文書の抜粋
• • •

慢性炎症性腸疾患は、フランスでは20万人、欧州では300万人以上患者がいるとされ、発生率は特に若者で増加傾向にある。現在のところ治療法はない。患者に提供されているのは、副腎皮質ステロイドなど、症状を軽減するか、急性発作の発症を防ぐ薬のみである。
■Lipidot® によって運ばれるRNA
これらの病状におけるJAK1およびJAK3酵素の役割を指摘する最近の発見により、5年前にある研究者グループが新しい治療戦略の開発に着手した。これら2つの酵素は免疫応答細胞の活性化に関与しているが、IBDでは腸内で過剰に発現し、炎症現象を引き起こす。
それらを不活化するために、研究者らは、各タンパク質の製造プロセスをブロックすることによって特異的に作用する干渉RNAの小片を使用した。しかしこれらのRNAは非常に壊れやすく、体内で急速に分解される。このため保護(粒子状)カプセルに封入された高性能ベクター Lipidot® により、それらを目的の場所に安全に届けることが主な課題とされた。これらの粒子は、ナノメートルサイズ(ナノは10のマイナス9 乗で、1ナノメートルは100万分の1ミリメートル)のオイルボールである。非常に安定しており、生体での耐性も良好で、膜の脂質との親和性により、細胞に容易に浸透する能力がある。

• • •

(プレーンテキスト形式の文書ソース)
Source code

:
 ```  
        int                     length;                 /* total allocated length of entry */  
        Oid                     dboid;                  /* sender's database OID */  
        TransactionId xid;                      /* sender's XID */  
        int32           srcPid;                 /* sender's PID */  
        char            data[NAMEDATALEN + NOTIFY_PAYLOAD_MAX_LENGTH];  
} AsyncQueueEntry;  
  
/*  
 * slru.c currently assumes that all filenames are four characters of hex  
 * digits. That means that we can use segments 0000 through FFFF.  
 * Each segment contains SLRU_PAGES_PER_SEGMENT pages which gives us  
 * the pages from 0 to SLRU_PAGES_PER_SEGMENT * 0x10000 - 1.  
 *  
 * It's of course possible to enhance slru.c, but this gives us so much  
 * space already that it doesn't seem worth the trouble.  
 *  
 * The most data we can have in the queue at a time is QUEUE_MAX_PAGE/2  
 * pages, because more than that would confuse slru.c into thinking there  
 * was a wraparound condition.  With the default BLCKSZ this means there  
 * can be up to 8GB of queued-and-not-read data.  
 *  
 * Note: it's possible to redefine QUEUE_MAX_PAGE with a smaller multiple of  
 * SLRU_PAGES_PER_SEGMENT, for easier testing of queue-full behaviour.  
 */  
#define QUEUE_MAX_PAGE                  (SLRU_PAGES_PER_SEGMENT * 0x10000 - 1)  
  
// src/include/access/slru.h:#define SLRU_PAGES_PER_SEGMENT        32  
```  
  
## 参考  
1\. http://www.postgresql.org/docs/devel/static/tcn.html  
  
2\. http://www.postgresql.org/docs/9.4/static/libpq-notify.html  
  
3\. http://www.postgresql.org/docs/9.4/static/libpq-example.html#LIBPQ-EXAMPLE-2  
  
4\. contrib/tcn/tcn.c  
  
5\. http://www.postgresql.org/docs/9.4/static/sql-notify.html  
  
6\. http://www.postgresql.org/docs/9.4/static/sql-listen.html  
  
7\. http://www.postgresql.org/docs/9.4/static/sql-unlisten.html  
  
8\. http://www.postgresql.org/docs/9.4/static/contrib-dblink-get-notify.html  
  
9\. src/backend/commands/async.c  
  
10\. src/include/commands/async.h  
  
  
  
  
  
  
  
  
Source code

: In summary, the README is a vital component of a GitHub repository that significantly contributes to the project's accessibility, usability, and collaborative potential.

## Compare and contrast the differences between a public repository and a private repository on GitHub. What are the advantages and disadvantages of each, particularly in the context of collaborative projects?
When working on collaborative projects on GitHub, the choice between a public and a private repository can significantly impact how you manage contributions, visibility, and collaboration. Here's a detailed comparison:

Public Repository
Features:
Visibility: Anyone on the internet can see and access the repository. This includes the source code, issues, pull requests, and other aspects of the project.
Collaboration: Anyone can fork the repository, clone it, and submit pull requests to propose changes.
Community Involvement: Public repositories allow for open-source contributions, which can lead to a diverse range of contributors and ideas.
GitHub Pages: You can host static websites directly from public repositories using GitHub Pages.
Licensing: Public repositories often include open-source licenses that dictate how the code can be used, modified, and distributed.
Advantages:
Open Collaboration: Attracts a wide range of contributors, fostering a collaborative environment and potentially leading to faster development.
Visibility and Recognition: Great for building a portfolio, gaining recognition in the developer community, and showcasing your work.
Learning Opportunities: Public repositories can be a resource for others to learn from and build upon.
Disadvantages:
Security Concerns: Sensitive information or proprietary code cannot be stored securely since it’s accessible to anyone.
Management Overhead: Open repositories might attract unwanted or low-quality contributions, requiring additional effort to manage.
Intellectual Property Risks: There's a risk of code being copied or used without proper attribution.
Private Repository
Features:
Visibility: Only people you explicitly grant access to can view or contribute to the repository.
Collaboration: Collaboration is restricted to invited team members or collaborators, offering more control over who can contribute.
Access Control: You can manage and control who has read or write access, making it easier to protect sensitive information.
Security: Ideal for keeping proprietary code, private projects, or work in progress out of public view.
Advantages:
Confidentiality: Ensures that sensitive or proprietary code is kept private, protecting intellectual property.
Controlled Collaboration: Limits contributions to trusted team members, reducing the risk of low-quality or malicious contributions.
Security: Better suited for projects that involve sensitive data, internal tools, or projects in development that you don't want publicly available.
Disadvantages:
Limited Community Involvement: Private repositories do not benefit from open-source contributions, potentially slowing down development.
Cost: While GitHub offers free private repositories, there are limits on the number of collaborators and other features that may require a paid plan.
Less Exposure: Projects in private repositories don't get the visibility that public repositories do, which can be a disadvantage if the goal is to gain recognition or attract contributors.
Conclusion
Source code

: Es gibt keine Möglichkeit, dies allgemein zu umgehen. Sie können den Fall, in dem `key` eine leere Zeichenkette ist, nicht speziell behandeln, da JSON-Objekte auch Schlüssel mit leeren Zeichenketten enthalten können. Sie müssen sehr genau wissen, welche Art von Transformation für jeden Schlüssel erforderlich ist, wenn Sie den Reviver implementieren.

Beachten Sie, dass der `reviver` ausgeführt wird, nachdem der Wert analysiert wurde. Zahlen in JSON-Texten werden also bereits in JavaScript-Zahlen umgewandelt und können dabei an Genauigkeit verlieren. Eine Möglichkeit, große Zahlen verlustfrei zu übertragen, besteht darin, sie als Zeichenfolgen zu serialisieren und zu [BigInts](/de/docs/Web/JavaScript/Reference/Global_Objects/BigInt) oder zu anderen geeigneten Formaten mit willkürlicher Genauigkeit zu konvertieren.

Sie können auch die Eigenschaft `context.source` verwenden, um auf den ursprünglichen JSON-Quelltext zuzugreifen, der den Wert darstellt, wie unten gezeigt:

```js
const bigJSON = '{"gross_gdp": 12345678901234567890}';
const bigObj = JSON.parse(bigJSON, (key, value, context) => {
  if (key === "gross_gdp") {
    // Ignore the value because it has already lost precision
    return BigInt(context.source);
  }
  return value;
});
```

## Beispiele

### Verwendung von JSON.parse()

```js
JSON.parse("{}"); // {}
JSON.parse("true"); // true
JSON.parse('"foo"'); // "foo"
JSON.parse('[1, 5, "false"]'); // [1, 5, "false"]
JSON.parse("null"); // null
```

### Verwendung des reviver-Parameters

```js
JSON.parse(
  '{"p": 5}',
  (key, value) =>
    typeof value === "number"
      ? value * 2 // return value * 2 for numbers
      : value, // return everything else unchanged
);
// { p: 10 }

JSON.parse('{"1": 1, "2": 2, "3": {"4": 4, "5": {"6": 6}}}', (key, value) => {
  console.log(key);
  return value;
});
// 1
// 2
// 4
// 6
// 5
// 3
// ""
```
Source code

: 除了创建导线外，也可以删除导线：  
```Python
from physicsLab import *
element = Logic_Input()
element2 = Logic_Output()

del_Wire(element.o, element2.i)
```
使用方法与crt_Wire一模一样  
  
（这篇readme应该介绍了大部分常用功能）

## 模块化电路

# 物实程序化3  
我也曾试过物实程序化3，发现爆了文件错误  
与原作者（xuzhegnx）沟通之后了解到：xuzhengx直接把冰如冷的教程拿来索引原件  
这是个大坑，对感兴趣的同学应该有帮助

• • •

作業内容
1. 炎症性腸疾患に関する抜粋から、「慢性炎症性腸疾患は、フランス」から下って「現し、炎症現象を引き起こす。」までのすべてを、一字も変えずに書き写してください。
2. 炎症性腸疾患に関する抜粋に基づいて、次の問いに答えてください。
(a) フランスの患者数は何人とされていますか。
(b) JAK1およびJAK3酵素は、何に関与していると述べられていますか。
(c) Lipidot®の粒子とはどのようなものだと説明されていますか。

課題別の回答
1.
慢性炎症性腸疾患は、フランスでは20万人、欧州では300万人以上患者がいるとされ、発生率は特に若者で増加傾向にある。現在のところ治療法はない。患者に提供されているのは、副腎皮質ステロイドなど、症状を軽減するか、急性発作の発症を防ぐ薬のみである。
■Lipidot® によって運ばれるRNA
これらの病状におけるJAK1およびJAK3酵素の役割を指摘する最近の発見により、5年前にある研究者グループが新しい治療戦略の開発に着手した。これら2つの酵素は免疫応答細胞の活性化に関与しているが、IBDでは腸内で過剰に発現し、炎症現象を引き起こす。

2.
(a) 20万人とされています。
(b) 免疫応答細胞の活性化に関与しています。
(c) ナノメートルサイズのオイルボールです。